Emily VanDerWerff's (The A.V. Club) unfamiliarity with the 1980s cartoon did not negatively affect her rating, however, as she gave the episode an "A-." VanDerWerff said that though she was too young to have knowledge of the cartoon, she enjoyed this spiritual sequel to season two's stop-motion episode, "Abed's Uncontrollable Christmas". She said that she enjoyed the episode turning into a "weird, Inception-inspired attempt to break out of Jeff's subconscious." She also enjoyed the episode "kept getting more and more ridiculous as Jeff struggled to wrangle everything together into a coherent narrative funny." Like Collins, VanDerWerff enjoyed that the stakes were established early on and that it was revealed that the episode took place in Jeff's head – similar to Abed's Uncontrollable Christmas taking place in Abed's head. She praised the episode for being able to handle darker topics, explaining that Jeff wasn't actively trying to commit suicide, but taking pills thinking it will bring him youth:

"The episode also doesn't shy away from how that act of self-destruction might as well be subconscious suicide anyway. Jeff's horribly depressed about being 40 and having only made it as far as a community college instructor. Even if he's surrounded with friends, he's not in the place he thought he would be when he was a little boy and imagined greater things for himself. Adulthood might carry with it pleasures that childhood doesn't—from naked breasts and Scotch all the way up to deeper emotional connections with other human beings—but childhood carries with it the pleasure of not really knowing how much sorrow and despair the world can hold. That's why nostalgia for the things we loved as children is such a powerful opiate: It takes us back to a place where we knew we were loved, as Don Draper would have it. I'm not saying this episode doubles as a subtle critique of all of those BuzzFeed articles about how great it was to be a kid in the '90s, but I'm not not saying that either. We all get older and have to put away childish things. Getting lost in them can be a danger in and of itself."

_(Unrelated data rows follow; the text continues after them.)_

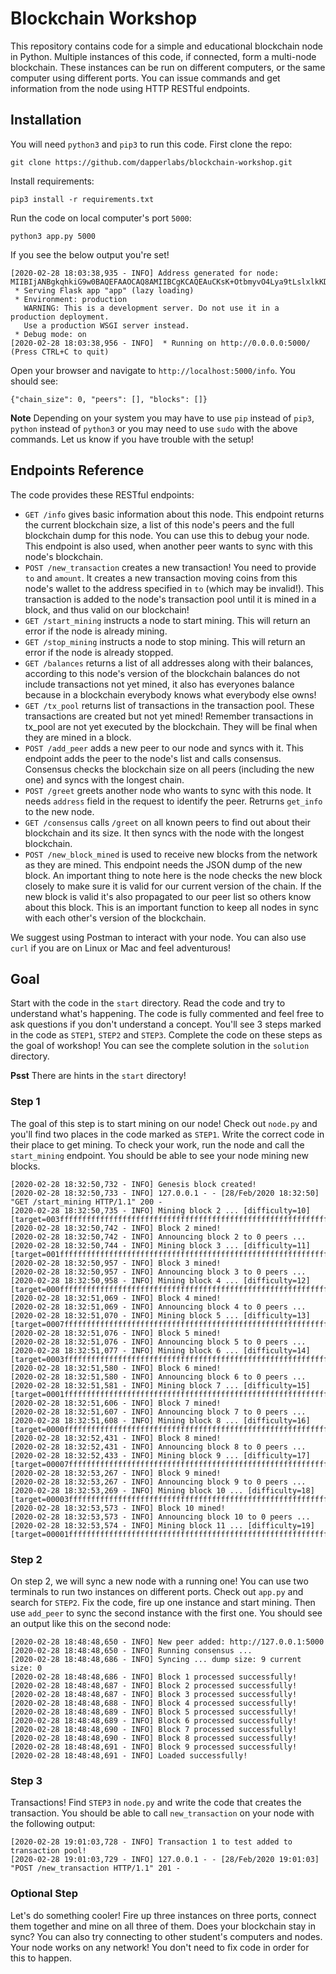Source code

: # Blockchain Workshop
This repository contains code for a simple and educational blockchain node in Python. Multiple instances of this code, if connected, form a multi-node blockchain. These instances can be run on different computers, or the same computer using different ports. You can issue commands and get information from the node using HTTP RESTful endpoints.

## Installation
You will need `python3` and `pip3` to run this code. First clone the repo:
```
git clone https://github.com/dapperlabs/blockchain-workshop.git
```
Install requirements:
```
pip3 install -r requirements.txt
```
Run the code on local computer's port `5000`:
```
python3 app.py 5000
```
If you see the below output you're set!
```
[2020-02-28 18:03:38,935 - INFO] Address generated for node: MIIBIjANBgkqhkiG9w0BAQEFAAOCAQ8AMIIBCgKCAQEAuCKsK+OtbmyvO4Lya9tLslxlkKDwwE7SVJHfmWB4EuLIF6pGcbE1R6w1AIckDA9EP6Jjw0YktW4gP2883WEvjWvPBIJW+JhjRLOuuwKla2FkjnbTVDz3q8csGXiHpy7m7xsIdG6eW7OOznENgu0ahDwWDxy5rRm3SfrMOBxFqYG/CAw2YbItOOBpJogkn1PnLm/s2IcO25k2OahRkdeukh1xiHhQEEkN4/SMe6KRFpH5RSth1tv7IAgUxBJ6kFr7FWHeMZXFZntl5ecHmMs2d+SS0oH6DYTn839hMfTTcZ8C0/yxQU3WT8V/l/2eq+Var1JjJcHtH1OqrrYtkpHb0QIDAQAB
 * Serving Flask app "app" (lazy loading)
 * Environment: production
   WARNING: This is a development server. Do not use it in a production deployment.
   Use a production WSGI server instead.
 * Debug mode: on
[2020-02-28 18:03:38,956 - INFO]  * Running on http://0.0.0.0:5000/ (Press CTRL+C to quit)
```
Open your browser and navigate to `http://localhost:5000/info`. You should see:
```
{"chain_size": 0, "peers": [], "blocks": []}
```

**Note** Depending on your system you may have to use `pip` instead of `pip3`, `python` instead of `python3` or you may need to use `sudo` with the above commands. Let us know if you have trouble with the setup!

## Endpoints Reference
The code provides these RESTful endpoints:
* `GET /info` gives basic information about this node. This endpoint returns the current blockchain size, a list of this node's peers and the full blockchain dump for this node. You can use this to debug your node. This endpoint is also used, when another peer wants to sync with this node's blockchain.
* `POST /new_transaction` creates a new transaction! You need to provide `to` and `amount`. It creates a new transaction moving coins from this node's wallet to the address specified in `to` (which may be invalid!). This transaction is added to the node's transaction pool until it is mined in a block, and thus valid on our blockchain!
* `GET /start_mining` instructs a node to start mining. This will return an error if the node is already mining.
* `GET /stop_mining` instructs a node to stop mining. This will return an error if the node is already stopped.
* `GET /balances` returns a list of all addresses along with their balances, according to this node's version of the blockchain balances do not include transactions not yet mined, it also has everyones balance because in a blockchain everybody knows what everybody else owns!
* `GET /tx_pool` returns list of transactions in the transaction pool. These transactions are created but not yet mined! Remember transactions in tx_pool are not yet executed by the blockchain. They will be final when they are mined in a block.
* `POST /add_peer` adds a new peer to our node and syncs with it. This endpoint adds the peer to the node's list and calls consensus. Consensus checks the blockchain size on all peers (including the new one) and syncs with the longest chain.
* `POST /greet` greets another node who wants to sync with this node. It needs `address` field in the request to identify the peer. Retrurns `get_info` to the new node.
* `GET /consensus` calls `/greet` on all known peers to find out about their blockchain and its size. It then syncs with the node with the longest blockchain.
* `POST /new_block_mined` is used to receive new blocks from the network as they are mined. This endpoint needs the JSON dump of the new block. An important thing to note here is the node checks the new block closely to make sure it is valid for our current version of the chain. If the new block is valid it's also propagated to our peer list so others know about this block. This is an important function to keep all nodes in sync with each other's version of the blockchain. 

We suggest using Postman to interact with your node. You can also use `curl` if you are on Linux or Mac and feel adventurous!



## Goal
Start with the code in the `start` directory. Read the code and try to understand what's happening. The code is fully commented and feel free to ask questions if you don't understand a concept. You'll see 3 steps marked in the code as `STEP1`, `STEP2` and `STEP3`. Complete the code on these steps as the goal of workshop! You can see the complete solution in the `solution` directory.

**Psst** There are hints in the `start` directory!

### Step 1
The goal of this step is to start mining on our node! Check out `node.py` and you'll find two places in the code marked as `STEP1`. Write the correct code in their place to get mining. To check your work, run the node and call the `start_mining` endpoint. You should be able to see your node mining new blocks.
```
[2020-02-28 18:32:50,732 - INFO] Genesis block created!
[2020-02-28 18:32:50,733 - INFO] 127.0.0.1 - - [28/Feb/2020 18:32:50] "GET /start_mining HTTP/1.1" 200 -
[2020-02-28 18:32:50,735 - INFO] Mining block 2 ... [difficulty=10] [target=003fffffffffffffffffffffffffffffffffffffffffffffffffffffffffffff]
[2020-02-28 18:32:50,742 - INFO] Block 2 mined!
[2020-02-28 18:32:50,742 - INFO] Announcing block 2 to 0 peers ...
[2020-02-28 18:32:50,744 - INFO] Mining block 3 ... [difficulty=11] [target=001fffffffffffffffffffffffffffffffffffffffffffffffffffffffffffff]
[2020-02-28 18:32:50,957 - INFO] Block 3 mined!
[2020-02-28 18:32:50,957 - INFO] Announcing block 3 to 0 peers ...
[2020-02-28 18:32:50,958 - INFO] Mining block 4 ... [difficulty=12] [target=000fffffffffffffffffffffffffffffffffffffffffffffffffffffffffffff]
[2020-02-28 18:32:51,069 - INFO] Block 4 mined!
[2020-02-28 18:32:51,069 - INFO] Announcing block 4 to 0 peers ...
[2020-02-28 18:32:51,070 - INFO] Mining block 5 ... [difficulty=13] [target=0007ffffffffffffffffffffffffffffffffffffffffffffffffffffffffffff]
[2020-02-28 18:32:51,076 - INFO] Block 5 mined!
[2020-02-28 18:32:51,076 - INFO] Announcing block 5 to 0 peers ...
[2020-02-28 18:32:51,077 - INFO] Mining block 6 ... [difficulty=14] [target=0003ffffffffffffffffffffffffffffffffffffffffffffffffffffffffffff]
[2020-02-28 18:32:51,580 - INFO] Block 6 mined!
[2020-02-28 18:32:51,580 - INFO] Announcing block 6 to 0 peers ...
[2020-02-28 18:32:51,581 - INFO] Mining block 7 ... [difficulty=15] [target=0001ffffffffffffffffffffffffffffffffffffffffffffffffffffffffffff]
[2020-02-28 18:32:51,606 - INFO] Block 7 mined!
[2020-02-28 18:32:51,607 - INFO] Announcing block 7 to 0 peers ...
[2020-02-28 18:32:51,608 - INFO] Mining block 8 ... [difficulty=16] [target=0000ffffffffffffffffffffffffffffffffffffffffffffffffffffffffffff]
[2020-02-28 18:32:52,431 - INFO] Block 8 mined!
[2020-02-28 18:32:52,431 - INFO] Announcing block 8 to 0 peers ...
[2020-02-28 18:32:52,433 - INFO] Mining block 9 ... [difficulty=17] [target=00007fffffffffffffffffffffffffffffffffffffffffffffffffffffffffff]
[2020-02-28 18:32:53,267 - INFO] Block 9 mined!
[2020-02-28 18:32:53,267 - INFO] Announcing block 9 to 0 peers ...
[2020-02-28 18:32:53,269 - INFO] Mining block 10 ... [difficulty=18] [target=00003fffffffffffffffffffffffffffffffffffffffffffffffffffffffffff]
[2020-02-28 18:32:53,573 - INFO] Block 10 mined!
[2020-02-28 18:32:53,573 - INFO] Announcing block 10 to 0 peers ...
[2020-02-28 18:32:53,574 - INFO] Mining block 11 ... [difficulty=19] [target=00001fffffffffffffffffffffffffffffffffffffffffffffffffffffffffff]
```

### Step 2
On step 2, we will sync a new node with a running one! You can use two terminals to run two instances on different ports. Check out `app.py` and search for `STEP2`. Fix the code, fire up one instance and start mining. Then use `add_peer` to sync the second instance with the first one. You should see an output like this on the second node:
```
[2020-02-28 18:48:48,650 - INFO] New peer added: http://127.0.0.1:5000
[2020-02-28 18:48:48,650 - INFO] Running consensus ...
[2020-02-28 18:48:48,686 - INFO] Syncing ... dump size: 9 current size: 0
[2020-02-28 18:48:48,686 - INFO] Block 1 processed successfully!
[2020-02-28 18:48:48,687 - INFO] Block 2 processed successfully!
[2020-02-28 18:48:48,687 - INFO] Block 3 processed successfully!
[2020-02-28 18:48:48,688 - INFO] Block 4 processed successfully!
[2020-02-28 18:48:48,689 - INFO] Block 5 processed successfully!
[2020-02-28 18:48:48,689 - INFO] Block 6 processed successfully!
[2020-02-28 18:48:48,690 - INFO] Block 7 processed successfully!
[2020-02-28 18:48:48,690 - INFO] Block 8 processed successfully!
[2020-02-28 18:48:48,691 - INFO] Block 9 processed successfully!
[2020-02-28 18:48:48,691 - INFO] Loaded successfully!
```

### Step 3
Transactions! Find `STEP3` in `node.py` and write the code that creates the transaction. You should be able to call `new_transaction` on your node with the following output:
```
[2020-02-28 19:01:03,728 - INFO] Transaction 1 to test added to transaction pool!
[2020-02-28 19:01:03,729 - INFO] 127.0.0.1 - - [28/Feb/2020 19:01:03] "POST /new_transaction HTTP/1.1" 201 -
```

### Optional Step
Let's do something cooler! Fire up three instances on three ports, connect them together and mine on all three of them. Does your blockchain stay in sync? You can also try connecting to other student's computers and nodes. Your node works on any network! You don't need to fix code in order for this to happen.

VanDerWerff also praised director Rob Schrab's ability to "beautifully [capture] the animation limitations of '80s afternoon cartoons…[and] the flat lighting of '80s toy commercials." VanDerWerff requested to give Shirley more material in future episodes, while appreciating her name "Three Kids" as a joke to how rarely the show gives her more than a catchphrase. Though she found the episode to be "very enjoyable" and "very funny," VanDerWerff lodged a minor complaint at the final scene in the hospital:

"I think works a little too hard to put a cap on everything that doesn't leave the audience contemplating their own mortality…But I still thought the episode built nicely to a place of genuine existential despair and then sort of… shoved it right back down so we could have the standard group hug…It's not a huge flaw—Community has been walking right up to the edge of the howling void and then walking right back with a hug since 2009—but it's one that nonetheless kept me from completely embracing everything that was going on in the end."